As a keynote speaker during the UN official commemoration of International Women's Day in 2017 in New York, the actress, who is UN Women Goodwill Ambassador broke many a stereotype when she chose to advocate paid leaves for expectant fathers. 

"Paid parental leave is not about taking days off work; it is about creating freedom to define roles, to choose how to invest time, and to establish new, positive cycles of behavior," the actress said, raising important questions like "How many of us here today saw our Dads enough growing up? How many of you Dads here see your kids enough now?"

Inequality is a deep-rooted menace, and it surely cannot be eradicated by not equally voicing the issues faced by both men and women, and Hathaway, aptly stressed on this aspect in her keynote address. She has shared her piece of mind on few issues closer to home as well - for instance, sexism in Hollywood. 

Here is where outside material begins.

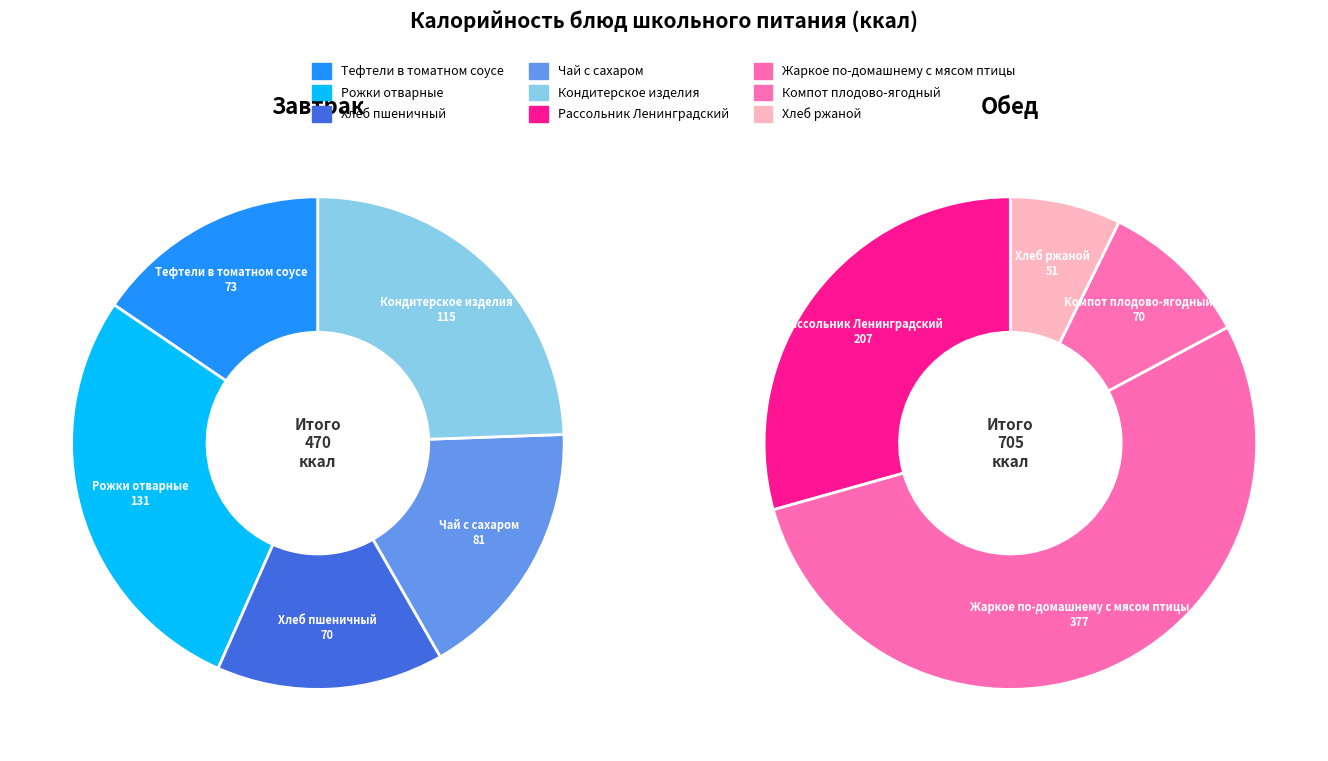

Rank the series at Кондитерское изделия from highest to lowest value.

Завтрак, Обед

Explaining how she was let down by cooked-up rumors of conflict on the sets of 'Ocean's 8' - more so because it's an all-female led cast - the actress, without any hesitation, slammed whirlwind media reports for their caricature-esque portrayals of women.

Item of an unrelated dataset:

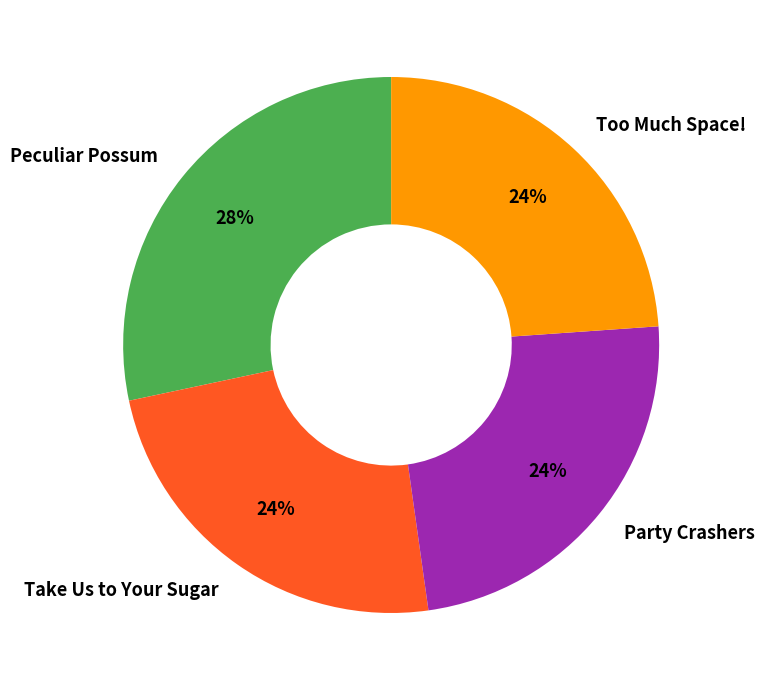

Count the number of slices in the pie.

4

"[It] me feel very sad that certain aspects of the media have tried to conjure up stories about how we don't get along," she said addressing the Ocean's 8 reports, adding, "It's nonsense and it's demeaning to everyone, to half of the world. It's come up (in the press) for a few of us and I'm over it, I'm so over it. Stop it. Stop trying to reduce our gender to a caricature, you know?"   

It seems like the biggest bone of contention against Hathaway is that she is desperate, thriving too hard. However, when a talent of her stature resorts to such means, even if that's the real case, it reflects poorly on showbiz and the crooked ideas about how women should be, rather than Hathaway. 

Perhaps, we can try shifting the conversation from the toothy grin and the sheepish girl, and put Anne Hathaway the talented star, dedicated UN Goodwill ambassador, and fierce performer under the spotlight - it might actually make for better debates between now and Hathaway's next release. 

*Ocean's 8 arrives in theaters on June 8.